Its price rose—unsteadily, haphazardly, often violently and with big crashes sprinkled throughout—as more people jumped in. Numerous factors drove the rise, but crypto investors often shared a belief that the existing financial system had failed and crypto was the future. As fear of inflation increases, traders and investors are dumping assets in their portfolio that they deem risky. Shares of unprofitable companies have dropped swiftly, with many newly public technology companies losing more than half their value in the first half of the year.

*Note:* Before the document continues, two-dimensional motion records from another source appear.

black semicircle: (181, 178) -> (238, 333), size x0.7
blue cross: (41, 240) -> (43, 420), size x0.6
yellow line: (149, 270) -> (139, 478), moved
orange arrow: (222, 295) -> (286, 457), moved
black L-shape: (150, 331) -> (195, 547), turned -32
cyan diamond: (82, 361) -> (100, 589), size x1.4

Also high on the sell list: crypto. This space needs to be regulated, it needs to be safe for consumers. Many believe that there's a lot of value in the underlying technology, and in NFTs in particular, but are worried that selloffs like this current crypto winter will erode trust among investors. The current flushing-out of the crypto world strikes some investors as similar to the late-1990s and internet companies. On the one hand, investors were correct during that bubble: The internet was the future. But that didn't stop many of them from losing boatloads of money as hundreds of internet companies failed. At times, you will have to step out of your comfort zone to realize significant gains. Know the boundaries of your comfort zone and practice stepping out of it in small doses. As much as you need to know the market, you need to know yourself too. Can you handle staying in when everyone else is jumping ship? Or getting out during the biggest rally of the century? There's no room for pride in this kind of self-analysis. The best investment strategy can turn into the worst if you don't have the stomach to see it through.
F&O/sector watch
The Nifty VIX for the week closed at 22.87 per cent. PCR of OI for the week closed at 1.10. Punters were seen active in selling both the Out-of-The Money Call and Put options of the Nifty weekly expiry on June 23. Watch out for the 15,000 strike price Put option, which remains a key support level for the index as it has the highest Open Interest of the Nifty. On downside, 15000 level will act as strong support for Nifty, while 15500-15600 zone will cap any sharp upside. Both the indices the Nifty and the Bank Nifty have closed below their 100-Day Exponential Moving Average on weekly charts suggesting limited upside in upcoming sessions. Banking sector reported robust Q4FY22 earnings propelled by healthy recovery in loan growth and controlled provisions. Loan growth was led by healthy traction in Retail and SME segments while Corporate too witnessed a strong sequential trend.
Stock futures looking good are Alkem, AU Bank, Coromandel International, HAL, Indus Towers, ITC,
Maruti Suzuki and Tata Consumer. Stock futures looking weak are Apollo Tyres, Bharat Forge, IGL, Hind Unilever, Navin Flouro, Titan Inds, Voltas and Wipro.